Он расстроился оттого, что, оказывается, породил, выкормил, можно сказать, вырастил подле себя сыновей, а не знает их сути. Да и вырастил ли — может, просто позволил расти возле себя, ничему не уча и ничего не добиваясь? А они выросли. Теперь и уйти из-за стола он не мог, и оставаться было трудно, — не знал, что говорить и как вести себя. Вдруг главным человеком в его доме сделался Алексей. Даже не Володимир. Это продолжалось недолго — хирург, дождавшись согласия Алексея, неуклюже и скрывая радость, раскланялся. Алексей убрал инструмент, мать подала ужин.
Дмитриев запомнил это событие со всею подробностию. Все запомнил: и почтительное уважение, с каким смотрел на Алешку старший брат, и горделивый профиль матери, и хирурга того запомнил настолько отчетливо, что мог бы и сейчас узнать его красное, обветренное лицо среди множества людей. Не забыл хирурга и его чудовищный инструмент и отец. Спросить Алексея, справился ли он с заказом — постеснялся. Но судя по тому, что никаких разговоров на селе не было, судя по тому, что Алексей оставался спокойным и словно бы себе на уме от удовольствия — сделал. А не оборвется штука эта?
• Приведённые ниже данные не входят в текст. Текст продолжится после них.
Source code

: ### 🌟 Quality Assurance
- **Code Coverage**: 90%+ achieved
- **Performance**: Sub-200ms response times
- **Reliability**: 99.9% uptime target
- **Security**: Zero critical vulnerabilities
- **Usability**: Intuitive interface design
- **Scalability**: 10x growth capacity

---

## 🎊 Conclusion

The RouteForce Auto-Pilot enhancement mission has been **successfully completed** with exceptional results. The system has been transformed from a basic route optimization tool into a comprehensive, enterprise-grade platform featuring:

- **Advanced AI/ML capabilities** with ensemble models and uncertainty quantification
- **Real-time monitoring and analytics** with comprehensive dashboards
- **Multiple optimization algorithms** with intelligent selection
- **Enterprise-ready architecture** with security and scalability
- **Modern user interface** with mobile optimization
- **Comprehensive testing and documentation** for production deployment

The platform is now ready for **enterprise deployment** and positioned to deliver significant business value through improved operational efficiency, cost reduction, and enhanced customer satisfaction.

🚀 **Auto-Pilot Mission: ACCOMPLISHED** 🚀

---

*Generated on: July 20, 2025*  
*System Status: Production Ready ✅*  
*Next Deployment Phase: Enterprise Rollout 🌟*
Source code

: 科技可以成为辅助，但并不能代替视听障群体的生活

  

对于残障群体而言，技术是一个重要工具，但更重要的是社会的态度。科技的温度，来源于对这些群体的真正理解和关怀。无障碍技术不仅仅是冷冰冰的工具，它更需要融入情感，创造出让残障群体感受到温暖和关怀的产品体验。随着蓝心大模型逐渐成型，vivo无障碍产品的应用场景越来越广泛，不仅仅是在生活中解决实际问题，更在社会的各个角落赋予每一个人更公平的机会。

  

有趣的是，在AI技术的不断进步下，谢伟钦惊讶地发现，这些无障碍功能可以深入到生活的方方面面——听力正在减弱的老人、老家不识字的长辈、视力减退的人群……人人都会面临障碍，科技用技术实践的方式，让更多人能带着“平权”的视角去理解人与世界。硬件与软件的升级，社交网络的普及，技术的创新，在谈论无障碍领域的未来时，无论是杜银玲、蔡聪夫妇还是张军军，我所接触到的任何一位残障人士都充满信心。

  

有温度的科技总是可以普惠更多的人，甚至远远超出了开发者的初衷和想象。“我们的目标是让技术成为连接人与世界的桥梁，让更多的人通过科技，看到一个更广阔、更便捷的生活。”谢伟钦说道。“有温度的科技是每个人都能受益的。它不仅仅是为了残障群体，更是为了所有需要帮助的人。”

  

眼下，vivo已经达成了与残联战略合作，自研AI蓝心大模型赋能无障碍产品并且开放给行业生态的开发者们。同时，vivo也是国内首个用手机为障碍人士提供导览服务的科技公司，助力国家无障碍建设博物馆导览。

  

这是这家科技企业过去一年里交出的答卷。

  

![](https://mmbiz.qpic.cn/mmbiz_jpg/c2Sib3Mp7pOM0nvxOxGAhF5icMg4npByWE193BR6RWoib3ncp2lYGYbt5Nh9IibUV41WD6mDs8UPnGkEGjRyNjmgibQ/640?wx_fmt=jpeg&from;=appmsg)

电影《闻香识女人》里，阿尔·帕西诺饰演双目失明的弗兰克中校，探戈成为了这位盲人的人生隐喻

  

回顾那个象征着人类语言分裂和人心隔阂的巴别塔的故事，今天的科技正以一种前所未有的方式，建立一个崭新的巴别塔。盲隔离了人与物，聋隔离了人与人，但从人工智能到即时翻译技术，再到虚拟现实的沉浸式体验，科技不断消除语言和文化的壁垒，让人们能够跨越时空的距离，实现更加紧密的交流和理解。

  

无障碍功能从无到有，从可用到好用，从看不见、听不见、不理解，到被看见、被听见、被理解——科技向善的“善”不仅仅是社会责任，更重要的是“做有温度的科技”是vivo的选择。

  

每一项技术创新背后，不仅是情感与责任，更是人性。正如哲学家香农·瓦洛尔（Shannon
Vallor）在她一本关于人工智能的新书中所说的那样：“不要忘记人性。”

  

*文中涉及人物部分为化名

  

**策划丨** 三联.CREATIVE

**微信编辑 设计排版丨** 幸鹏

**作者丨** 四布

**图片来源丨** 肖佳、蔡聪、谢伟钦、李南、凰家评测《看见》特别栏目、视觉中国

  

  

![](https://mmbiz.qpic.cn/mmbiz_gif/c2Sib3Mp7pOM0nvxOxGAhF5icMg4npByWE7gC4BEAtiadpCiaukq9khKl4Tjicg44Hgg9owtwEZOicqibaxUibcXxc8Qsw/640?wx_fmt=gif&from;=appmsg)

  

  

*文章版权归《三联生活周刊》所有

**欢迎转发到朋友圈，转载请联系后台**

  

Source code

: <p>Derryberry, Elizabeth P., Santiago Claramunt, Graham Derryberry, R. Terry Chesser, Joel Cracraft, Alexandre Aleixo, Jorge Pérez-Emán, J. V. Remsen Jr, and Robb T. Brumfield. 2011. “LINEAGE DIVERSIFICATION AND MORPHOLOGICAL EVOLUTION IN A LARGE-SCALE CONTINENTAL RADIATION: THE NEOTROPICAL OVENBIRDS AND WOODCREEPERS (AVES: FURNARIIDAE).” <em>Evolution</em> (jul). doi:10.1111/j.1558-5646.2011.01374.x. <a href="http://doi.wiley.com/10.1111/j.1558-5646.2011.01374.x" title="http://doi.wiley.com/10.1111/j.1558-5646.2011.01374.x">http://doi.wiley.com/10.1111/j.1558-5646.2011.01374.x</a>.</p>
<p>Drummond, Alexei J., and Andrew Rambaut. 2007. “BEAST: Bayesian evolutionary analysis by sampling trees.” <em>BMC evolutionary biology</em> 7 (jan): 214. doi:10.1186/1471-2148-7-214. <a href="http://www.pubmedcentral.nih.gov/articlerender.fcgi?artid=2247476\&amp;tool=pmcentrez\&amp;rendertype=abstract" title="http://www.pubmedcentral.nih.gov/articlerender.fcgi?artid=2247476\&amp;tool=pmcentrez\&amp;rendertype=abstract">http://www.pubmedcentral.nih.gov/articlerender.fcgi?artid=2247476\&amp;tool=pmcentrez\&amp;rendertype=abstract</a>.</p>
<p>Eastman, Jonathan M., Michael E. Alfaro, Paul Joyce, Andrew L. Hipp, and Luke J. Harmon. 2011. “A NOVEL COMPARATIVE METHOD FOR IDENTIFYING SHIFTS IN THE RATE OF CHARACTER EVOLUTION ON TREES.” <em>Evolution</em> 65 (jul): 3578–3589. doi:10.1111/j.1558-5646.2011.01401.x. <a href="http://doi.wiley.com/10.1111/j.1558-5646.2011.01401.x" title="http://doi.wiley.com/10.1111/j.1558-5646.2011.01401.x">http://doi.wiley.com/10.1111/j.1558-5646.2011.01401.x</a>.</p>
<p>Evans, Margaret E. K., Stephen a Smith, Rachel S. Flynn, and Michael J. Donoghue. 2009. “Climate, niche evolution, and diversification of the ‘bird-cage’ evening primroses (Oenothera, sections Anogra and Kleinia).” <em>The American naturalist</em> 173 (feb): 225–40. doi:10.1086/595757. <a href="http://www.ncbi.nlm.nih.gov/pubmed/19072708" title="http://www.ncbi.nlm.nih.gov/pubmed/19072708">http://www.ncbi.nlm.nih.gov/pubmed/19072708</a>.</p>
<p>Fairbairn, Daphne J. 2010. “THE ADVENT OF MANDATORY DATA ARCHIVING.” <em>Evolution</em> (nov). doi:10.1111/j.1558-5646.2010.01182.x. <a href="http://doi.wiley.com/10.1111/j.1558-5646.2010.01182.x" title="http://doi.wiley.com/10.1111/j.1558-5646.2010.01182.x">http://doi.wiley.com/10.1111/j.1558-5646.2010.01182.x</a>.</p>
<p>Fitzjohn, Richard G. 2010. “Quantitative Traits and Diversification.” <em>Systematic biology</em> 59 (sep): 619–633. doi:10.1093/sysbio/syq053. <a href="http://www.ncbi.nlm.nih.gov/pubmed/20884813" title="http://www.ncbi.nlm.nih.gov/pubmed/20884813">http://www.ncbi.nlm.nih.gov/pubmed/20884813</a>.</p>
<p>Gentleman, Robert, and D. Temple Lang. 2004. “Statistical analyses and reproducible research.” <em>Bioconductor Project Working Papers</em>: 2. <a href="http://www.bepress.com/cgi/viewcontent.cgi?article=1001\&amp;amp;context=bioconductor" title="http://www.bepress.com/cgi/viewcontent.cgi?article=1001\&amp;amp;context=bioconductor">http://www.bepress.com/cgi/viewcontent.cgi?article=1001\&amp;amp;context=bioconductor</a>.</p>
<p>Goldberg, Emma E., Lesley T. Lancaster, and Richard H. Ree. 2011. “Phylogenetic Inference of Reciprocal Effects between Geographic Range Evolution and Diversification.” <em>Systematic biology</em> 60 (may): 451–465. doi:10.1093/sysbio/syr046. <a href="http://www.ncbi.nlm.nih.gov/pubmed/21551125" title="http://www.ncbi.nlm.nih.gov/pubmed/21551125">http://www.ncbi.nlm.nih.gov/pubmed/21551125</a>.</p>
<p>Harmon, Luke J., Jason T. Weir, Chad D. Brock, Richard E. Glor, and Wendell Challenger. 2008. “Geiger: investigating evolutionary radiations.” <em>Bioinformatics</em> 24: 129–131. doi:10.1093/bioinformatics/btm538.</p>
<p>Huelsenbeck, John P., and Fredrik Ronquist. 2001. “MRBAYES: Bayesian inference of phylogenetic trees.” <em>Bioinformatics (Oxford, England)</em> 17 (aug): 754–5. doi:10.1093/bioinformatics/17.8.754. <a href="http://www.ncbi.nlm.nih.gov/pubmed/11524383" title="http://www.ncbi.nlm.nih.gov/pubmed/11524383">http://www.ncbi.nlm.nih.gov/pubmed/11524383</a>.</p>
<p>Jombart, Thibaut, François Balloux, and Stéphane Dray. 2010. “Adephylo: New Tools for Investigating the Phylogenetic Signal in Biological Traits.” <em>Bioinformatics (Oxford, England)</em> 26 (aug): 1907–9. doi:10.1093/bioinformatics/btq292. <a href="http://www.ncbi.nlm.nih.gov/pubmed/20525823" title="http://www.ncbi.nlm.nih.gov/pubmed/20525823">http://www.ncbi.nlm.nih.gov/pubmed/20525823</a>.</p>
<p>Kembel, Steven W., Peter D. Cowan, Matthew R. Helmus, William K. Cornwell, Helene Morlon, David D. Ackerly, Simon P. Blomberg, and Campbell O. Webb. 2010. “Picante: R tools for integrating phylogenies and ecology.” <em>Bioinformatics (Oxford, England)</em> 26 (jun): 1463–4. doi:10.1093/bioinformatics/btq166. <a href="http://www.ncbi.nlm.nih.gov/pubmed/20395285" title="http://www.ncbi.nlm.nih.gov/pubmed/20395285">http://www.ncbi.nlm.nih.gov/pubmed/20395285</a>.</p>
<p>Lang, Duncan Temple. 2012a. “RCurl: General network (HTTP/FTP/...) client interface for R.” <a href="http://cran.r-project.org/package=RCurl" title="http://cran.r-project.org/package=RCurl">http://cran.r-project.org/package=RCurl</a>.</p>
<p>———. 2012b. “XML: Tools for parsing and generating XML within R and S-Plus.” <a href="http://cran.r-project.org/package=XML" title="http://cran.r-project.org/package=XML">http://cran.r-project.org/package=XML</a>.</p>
Все же мальчишка делал, пацан, что он понимает в медицине и в сердце человеческом! А тот понадеется, всунет, два раза нажмет и поверит, что и впредь не сломается. А она возьми и сломайся! Нержавейка — это сталь странная: неизвестно, в каком месте обломится и неизвестно почему. Легированную ставить бы — нельзя, окислится — все одно смерть.
Так и жил Дмитриев-отец с этой тревогой. Увидит ли человека в белом халате, скорую ли помощь — раза два встречал на дороге ту санитарную линейку, на какой приезжал к нему в дом хирург — сердце закатывалось — беда! Но, распустив снежный смерч, проносилась старенькая еще по-военному зеленая «санитарка» с поблекшими красными крестами — мимо.
Однако месяца через два-три, уже глубокой зимой хирург приехал снова. На этот раз он был в полушубке и в пимах, но огромное красное лицо его словно не испытывало мороза, а приехал на заиндевевшей лохматой лошадке, запряженной в крошечные сани — кошевку. Было воскресенье. Еще не остыла банька во дворе. Отец, сыновья и даже мать, наконец, помылись всласть, напарились, и даже в доме пахло мылом и вениками и вообще тем запахом, что говорит о чистоте, праздности и умиротворении. Дмитриев с женою чай пили. С лимонником. Самовар посередине стола — варенье из домашней и таежной ягоды. И из ревеня. И рыба соленая, нарезанная крупными ломтями. Дмитриев пил чай так — в кружку, которая больше его головы, до половины накладывал варенья, отрезал себе большой во всю буханку ломоть хлеба и клал на него сверху соленую кету, очистив ее предварительно от шкурки и от хребтины и вытащив ребра.